Читаем Место действия полностью

Отколола от платка булавку. Пришпилила бережно клок обоев. Постояла, послушав гул в печи. Схватила половик. Выкинула в темень на снег. Чистила, пудрила, скребла прутьями, вспомнив вдруг недавнюю овчарку, которую холили снегом. Внесла тряпичное, пахнущее холодом рукоделье, постелила половик у порога, привстала на посветлевшее полосатое бело-розовое плетенье.

Она сновала, кружилась по комнате, неуловимо, касаниями изменяя ее, обращая к себе, в свою веру. Задернула занавески. Плотней. Еще плотней. Передвинула керосиновую лампу. Медь на ее теплые, чуть влажные пальцы откликнулась тонким, печальным запахом.

Разогрелась, скинула тулупчик. Уложила на топчан, кудрями наружу. Встала посреди, у красного трепещущего луча. Коснулась рукой виска. Нащупала бьющуюся живую жилку. Медленно провела по бровям, чиркнув ладонь мягким ударом ресниц. Огладила шею и на ней уловила все то же живое биение. Скользнула рукой на грудь. Под ее мягкой, жаркой, стиснутой платьем тяжестью билась все та же, ее, молодая и горячая жизнь. Прижала ладонь к животу, к бедру, потянулась к колену. Попала в красный хохочущий луч. И вдруг, ужаснувшись, но и радостно прозрев, поняла, что все это время только и делала, что в нетерпении ждала, колдуя, надеясь, ждала свидания с ним. Желала его увидеть. И вся ее робость, и хитрость, и смелость были женским о нем волхвованием, — когда дула и шептала в замок, приворотно сжигала пыль в печке, задергивала занавески, — о нем, Пушкареве, в желании его увидеть, билась по всему ее телу неверная, радостная и горячая сила.

18

Она поджидала у Никольской лестницы, пропуская редких, сбегавших сверху прохожих. Невидимый в вышине скрип и постукивание, темный на белых ступеньках бежит человек, и опять пустота, синеватые одуванчики фонарей.

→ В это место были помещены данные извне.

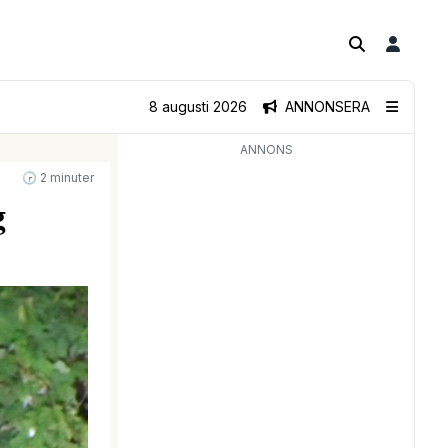
8 augusti 2026
ANNONSERA
ANNONS
🕝 2 minuter
g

Придет, не придет? Дела задержали? Или просто забыл? Или просто одумался: ну что ему в ней, в провинциалочке легкомысленной? И от этого мука, и стыд, и гнев, и румянец. Повернуться и уйти, чтоб ни следа, ни следочка. Остановилась. Скрип и стук в вышине. Темный бежит человек. Не он. Пустота ступенек. Голубоватое стекло фонарей.

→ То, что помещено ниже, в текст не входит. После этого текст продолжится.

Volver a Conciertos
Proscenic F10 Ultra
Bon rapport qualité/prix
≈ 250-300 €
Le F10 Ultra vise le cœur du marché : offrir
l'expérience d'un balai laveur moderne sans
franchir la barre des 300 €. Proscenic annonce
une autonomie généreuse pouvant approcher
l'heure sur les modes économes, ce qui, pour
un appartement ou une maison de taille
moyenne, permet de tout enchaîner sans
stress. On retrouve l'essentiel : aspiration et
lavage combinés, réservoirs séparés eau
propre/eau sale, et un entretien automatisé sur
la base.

— Добрый вечер! Вы здесь? А я торопился! — Незаметно, бесшумно подкатила машина, брызнула светом. И Пушкарев, улыбающийся, громкий, вышел из машины, растворив широко дверцу. И с его появлением, от его громкого, смелого, нетаящегося голоса в ней — ответная смелость и радость, встречное, похожее на игру влечение.

— Да куда же нам деться? Кружим на одном пятачке. Целую жизнь одни и те же ступеньки считаем. Это вы одним махом сто верст покрываете. Повсюду вас видят. То музей, то больница, то редакция. То купола золотить собрались. Вот уж ядринские бабки свечек за вас понаставят! Сманиваете к себе на службу наших людишек. Кому калач, кому крендель. А много ли нашим надо, на черствых-то хлебах? Помани, и быстро бегут.

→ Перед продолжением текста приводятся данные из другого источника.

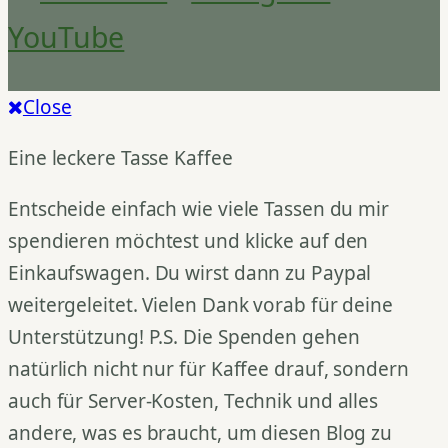
YouTube
Close
Eine leckere Tasse Kaffee
Entscheide einfach wie viele Tassen du mir
spendieren möchtest und klicke auf den
Einkaufswagen. Du wirst dann zu Paypal
weitergeleitet. Vielen Dank vorab für deine
Unterstützung! P.S. Die Spenden gehen
natürlich nicht nur für Kaffee drauf, sondern
auch für Server-Kosten, Technik und alles
andere, was es braucht, um diesen Blog zu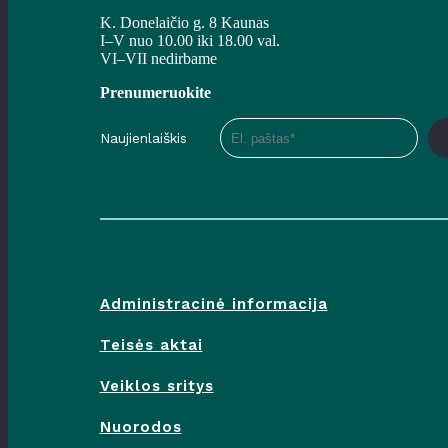
I–V nuo 10.00 iki 18.00 val.
VI–VII nedirbame
K. Donelaičio g. 8 Kaunas
I–V nuo 10.00 iki 18.00 val.
VI–VII nedirbame
Prenumeruokite
Naujienlaiškis
Administracinė informacija
Teisės aktai
Veiklos sritys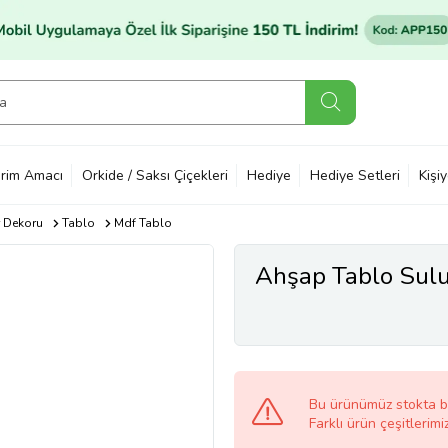
rim Amacı
Orkide / Saksı Çiçekleri
Hediye
Hediye Setleri
Kişi
 Dekoru
Tablo
Mdf Tablo
Ahşap Tablo Sul
Bu ürünümüz stokta 
Farklı ürün çeşitlerimi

— Это вы что же, с Городковым видались? — смеялся он белозубо.

— Мимолетно. Вот на этих ступеньках. И как это вам удается? То за первейшего врага вас почитал. А то — лучший друг и соратник. Да как носится с этим! Какой важный! Летописец, он, что ли, у вас? Записную книжицу мне показывал. «Русские рубахи висят на плетнях Аляски…», «Урал кулаком подбиваем, чтобы мягче было лежать…», «Нефть и культура едины…» Тарабарщина какая-то! Вы действительно так выражались, или он вас по своему обыкновению, по-городковски, переиначил?

— Сам не пойму!

— Старика Голубовского, говорят, излечили наложением рук. Так кто же следующий? Творогов остался, Файзулин. Или, может быть, я?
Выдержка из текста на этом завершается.